[EXERCISE PASSAGE — start]

I recently read a CNN article on Tim Cook and the risk he’s taking with Apple Vision Pro. The gist of it is this: The Vision Pro will be Apple’s riskiest launch in years and could end up being the product that defines Tim Cook’s legacy.
What struck me is the point of view. The main concern is the fate of one person, Tim Cook. And fair enough, his legacy at Apple might indeed be affected by the success or failure of the Vision Pro. But I can’t help thinking about how there’s high visibility attention on a single wealthy-for-life individual — but far less talk about the societal impact of this latest Apple product, which, to my mind, conjures up the phrase, “gentrification of extended reality technologies.”
Have you seen the Apple Vision Pro movie? It’s a statement, not only about the product, but also of the affluence of the “neighborhood” that Apple associates with their target demographic.
The thing about gentrification of physical neighborhoods is that it implicitly demotes the preceding locals and the context of their lives, despite marketing claims to the contrary. I’ve watched this happen first hand in the so-called Arts District in Los Angeles. Artists and artists’ lofts have, with few exceptions, given way to expensive upscale condominiums and trendy food and drink spots.
The first impression the Vision Pro movie makes is that Apple’s target demographic lives in immaculate upscale dwellings ostensibly in an upscale neighborhood. Of course this compliments the marketing of an AR-forward technology that includes seeing the physical environment while the projected interactions are displayed as a visual overlay.
However, a cluttered wall or messy pile of clothes is also going to be a part of the Vision Pro experience, and a major distraction I think. The minute I see highly staged and perfected environments in the marketing I suspect that gentrification – in this case, gentrification of our dwellings – is in play.
If that was the end of it, we could excuse it as marketing pretention to flatter the product. But then there’s the retail cost of $3,500 for the privilege of Vision Pro ownership and the case for gentrification becomes unavoidable.

[EXERCISE PASSAGE — finish]
[MATERIAL PROVIDED — start]

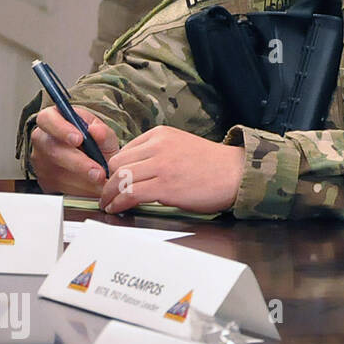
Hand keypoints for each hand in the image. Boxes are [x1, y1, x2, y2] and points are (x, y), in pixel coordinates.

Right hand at [30, 105, 121, 196]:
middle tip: (98, 172)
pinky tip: (94, 188)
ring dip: (82, 181)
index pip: (47, 119)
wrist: (95, 161)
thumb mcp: (103, 133)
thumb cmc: (95, 142)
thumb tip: (96, 131)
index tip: (79, 139)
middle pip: (52, 150)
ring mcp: (41, 161)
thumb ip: (103, 132)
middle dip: (78, 163)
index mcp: (53, 119)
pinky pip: (61, 188)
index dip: (61, 129)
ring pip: (57, 173)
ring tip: (102, 181)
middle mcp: (42, 139)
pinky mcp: (45, 181)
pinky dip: (81, 190)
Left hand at [99, 126, 243, 214]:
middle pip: (117, 164)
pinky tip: (117, 208)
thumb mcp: (181, 146)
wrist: (236, 173)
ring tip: (109, 203)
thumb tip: (134, 170)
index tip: (113, 181)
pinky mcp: (165, 186)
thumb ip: (157, 153)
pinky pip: (130, 194)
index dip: (114, 169)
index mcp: (160, 134)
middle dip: (108, 182)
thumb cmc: (213, 165)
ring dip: (109, 194)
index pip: (123, 151)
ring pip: (119, 178)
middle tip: (107, 194)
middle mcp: (158, 146)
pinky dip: (118, 203)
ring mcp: (161, 166)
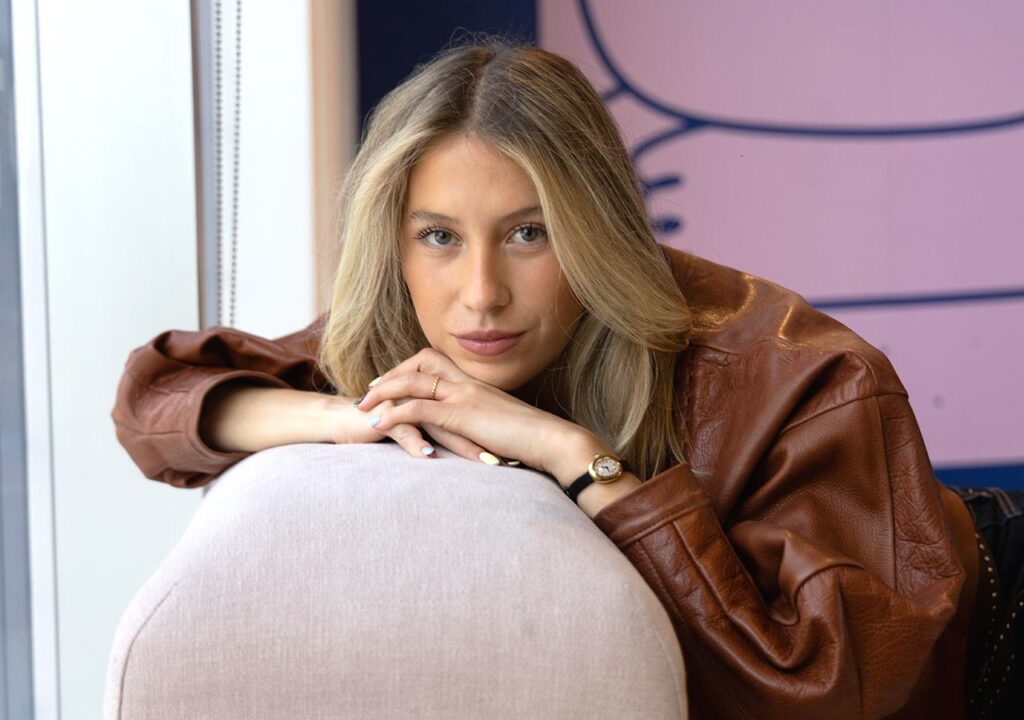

[MATERIAL PROVIDED — finish]

# PARTS OF THE EXERCISE
• A. Please retype the Vision Pro essay between "However, a cluttered" and "is in play.", inclusive.
• B. Write the next part of the Vision Pro essay, starting after its final sentence.

# TASK RESPONSES
• A.
However, a cluttered wall or messy pile of clothes is also going to be a part of the Vision Pro experience, and a major distraction I think. The minute I see highly staged and perfected environments in the marketing I suspect that gentrification – in this case, gentrification of our dwellings – is in play.

• B.
When VR and AR, component technologies of XR, were still emerging from niche implementations, it was interesting that Google created viewers out of cardboard, to take advantage of the ubiquitous technology of the cell phone and provide some form of XR experience to virtually anyone, anywhere. The cost of entry was exceedingly low, although we understandably bemoaned the lack of apps and motion sickness.
Subsequently, however, the push for a superior stand-alone headset has seen rising costs while still not achieving widespread adoption. Consumers have balked at the increasing retail price of the Meta Quest headset, which has doubled between the two latest versions. Still, I suppose it’s something to say that it comes in under $1,000, similar to the cost of a well-configured recent model iPhone.
Now with the Vision Pro, however, Apple has really upped the ante and set its sights on a privileged few. At $3,500, it costs five times as much as the Meta Quest 3 and ten times as much as the Meta Quest 2. It’s priced like a very well configured MacBook Pro, but without the corresponding breadth of software ecosystem to power it.
Hopefully the cost of anything is, first and foremost, a reflection of its relative value.
Well, as shown in the Vision Pro movie, the primary functionality of the Vision Pro is watching visuals, entertainment and video chats. So, your friend can appear to be hovering over your bed as you chat and walk about the room. Amazing? Sure, but who needs this?
Perhaps truly absurd is the person packing a suitcase, while wearing the headset and then taking a video call. It’s already challenging that there’s a headset and tethered battery to wear at all, but to wear it while doing a real-world chore, just in case a call comes through? No one… literally no one with an ounce of practicality is going to do that.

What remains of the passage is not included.